* _PAGE EXTRACT_:
━━━━━━━━━━━━━━━━

It came down to making available multi-lateral communications where the resources and people in struggle could meet (ie in cyberspace) and then link up practically on the ground (dissolving or comming together on the basis of the ebbs and flows of actual struggle). We concieved then of a structure based around computers and we waited for the technology to mature (we are still waiting), for the demands of this type of organisation are complex both technically and politically.

All this is probably no earthly good to you, but I do believe that the suburbs far from being a lost cause point to a form of organisation and political practice far different to the traditional type. Consider this one problem:

A worker lives 20 minutes from the workplace as do practically all those workers hence they could be spread about an enormous area and rarely see each other except at work. Which means all those conversations which lead to old style class consciousness can only take place at work breaks. Likewise dealing with a bureacratic union (whose officials tend to live in each others pocket) means that the workers are at a constant disadvantage both with the bosses and with sometimes backward unions (where they exist) themselves.

━━━━━━━━━━━━━━━━

* _RECORDED DATA_:
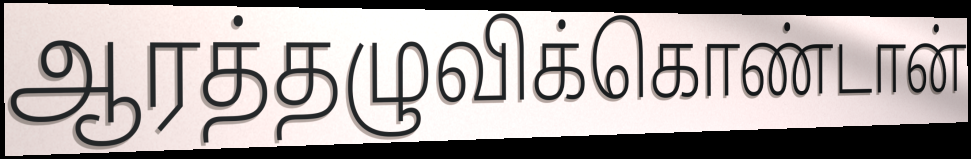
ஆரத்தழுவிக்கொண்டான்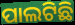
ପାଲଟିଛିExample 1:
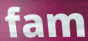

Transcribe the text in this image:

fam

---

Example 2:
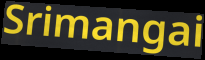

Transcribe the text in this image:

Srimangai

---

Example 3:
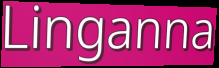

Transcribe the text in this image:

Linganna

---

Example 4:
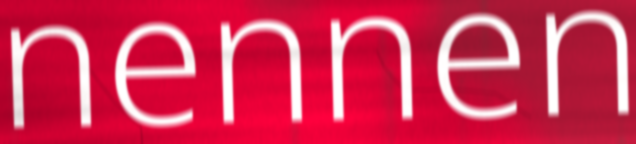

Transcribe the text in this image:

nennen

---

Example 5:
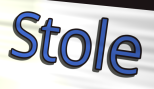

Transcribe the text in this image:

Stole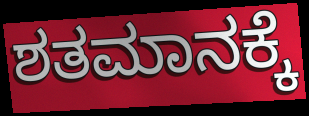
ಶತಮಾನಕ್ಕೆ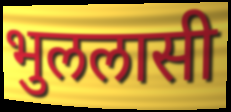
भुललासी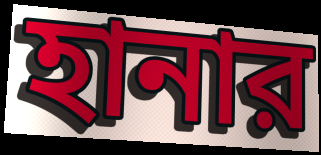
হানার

━━━━━━━━━━━━━━━━

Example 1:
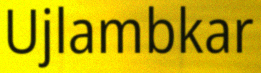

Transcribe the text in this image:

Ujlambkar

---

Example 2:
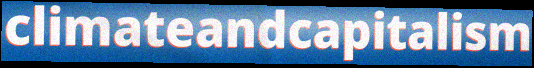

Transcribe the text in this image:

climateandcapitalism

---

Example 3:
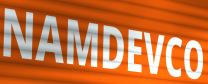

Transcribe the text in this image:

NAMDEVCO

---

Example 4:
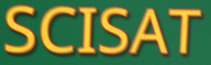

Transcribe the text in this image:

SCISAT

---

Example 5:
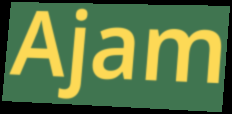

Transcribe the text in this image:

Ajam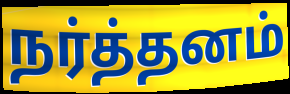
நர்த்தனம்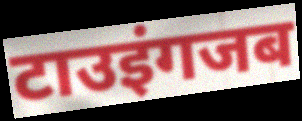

━━━━━━━━━━━━━━━━

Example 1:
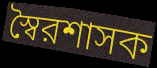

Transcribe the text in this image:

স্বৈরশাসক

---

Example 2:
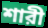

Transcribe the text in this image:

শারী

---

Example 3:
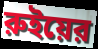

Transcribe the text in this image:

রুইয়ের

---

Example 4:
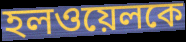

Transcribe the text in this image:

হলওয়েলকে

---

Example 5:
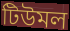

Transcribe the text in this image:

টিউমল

━━━━━━━━━━━━━━━━

* _INSTRUCTIONS_:
1. List every remark that the text on suburban worker organization sets off in parentheses.
2. Pick up the text on suburban worker organization after its final sentence and carry it forward.

* _ANSWERS TO THE EXERCISES_:
1.
- (ie in cyberspace)
- (dissolving or comming together on the basis of the ebbs and flows of actual struggle)
- (we are still waiting)
- (whose officials tend to live in each others pocket)
- (where they exist)

2.
Even when on-site militant organisations exist in a workplace (and I have been involved in a few) the stresses of maintaining it when each meeting requires travelling back and forth for an hour, at a time determined by shift breaks does grind things down (how often I hated such meetings for robbing me of rest, especially when little happens, or most of the others don't turn up).  Technically nine tenths of such meetings are redundant, most if not all could be carried out via electronic communications, what is more the same medium might also have the needed extra resources available.

Suburban life is not conducive to traditional political organisations - but as far as I know no-one has addressed this at all.